JIRA's UI tends to be geared towards project management types. I wanted to bring the focus back onto the engineer.

2 comments

Happy to know about Bee. Trying it right now.

However, Jira fundamentally is about managers tracking work, and not about workers actually getting stuff done. There's no way I can track all my tasks in Jira even if I have a nicer GUI for it.

I'm actually part of the way towards writing a program to sync tasks between Asana and Jira using their APIs. I'm hoping that that'll let me continue working in Asana while it handles Jira (which I've always found incomprehensible) for me.

Well you'd be surprised. I've also tried to solve this problem.

You can create your own lists inside of Bee which filter issues based on your own rules (http://neat.io/bee/docs/smart-lists.html). It's helpful because you just define the rules one-time and then flick to it whenever you need to.

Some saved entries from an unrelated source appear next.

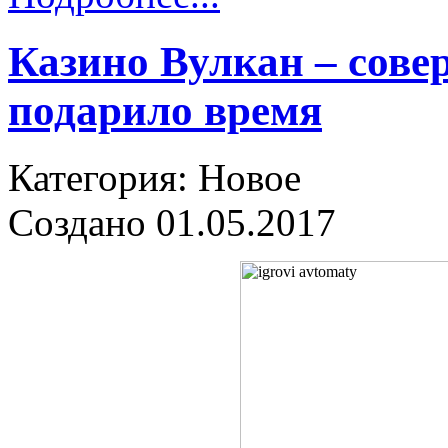
Казино Вулкан – сове
подарило время
Категория: Новое
Создано 01.05.2017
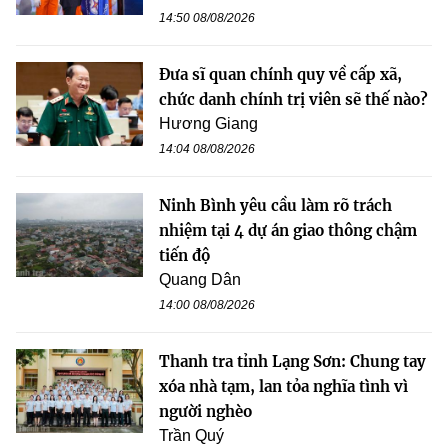
14:50 08/08/2026
Đưa sĩ quan chính quy về cấp xã,
chức danh chính trị viên sẽ thế nào?
Hương Giang
14:04 08/08/2026
Ninh Bình yêu cầu làm rõ trách
nhiệm tại 4 dự án giao thông chậm
tiến độ
Quang Dân
14:00 08/08/2026
Thanh tra tỉnh Lạng Sơn: Chung tay
xóa nhà tạm, lan tỏa nghĩa tình vì
người nghèo
Trần Quý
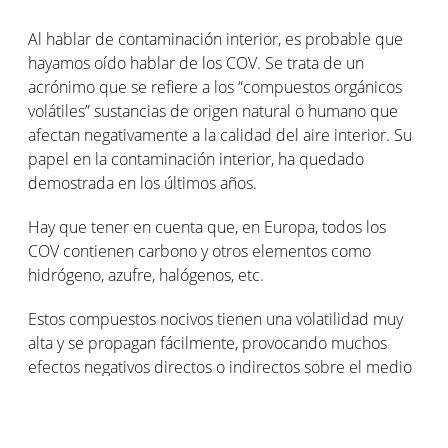
Al hablar de contaminación interior, es probable que
hayamos oído hablar de los COV. Se trata de un
acrónimo que se refiere a los “compuestos orgánicos
volátiles” sustancias de origen natural o humano que
afectan negativamente a la calidad del aire interior. Su
papel en la contaminación interior, ha quedado
demostrada en los últimos años.
Hay que tener en cuenta que, en Europa, todos los
COV contienen carbono y otros elementos como
hidrógeno, azufre, halógenos, etc.
Estos compuestos nocivos tienen una volatilidad muy
alta y se propagan fácilmente, provocando muchos
efectos negativos directos o indirectos sobre el medio
ambiente y la salud.
Butano, etanol, acetona, tolueno, benceno… la lista es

Bee also has a menubar helper which tracks your short-term tasks and queues up your next issue so you always know what you're working on (http://neat.io/bee/docs/the-short-list.html).

Also you can add your own Notes list which is just a series of text files (easily synced via Dropbox) if you want to track your own local tasks.

I'm constantly iterating based on user feedback so if you have time, please let me know how it works out for you :)

Just bought Bee (to track github issues). That's a pretty convincing video you have there!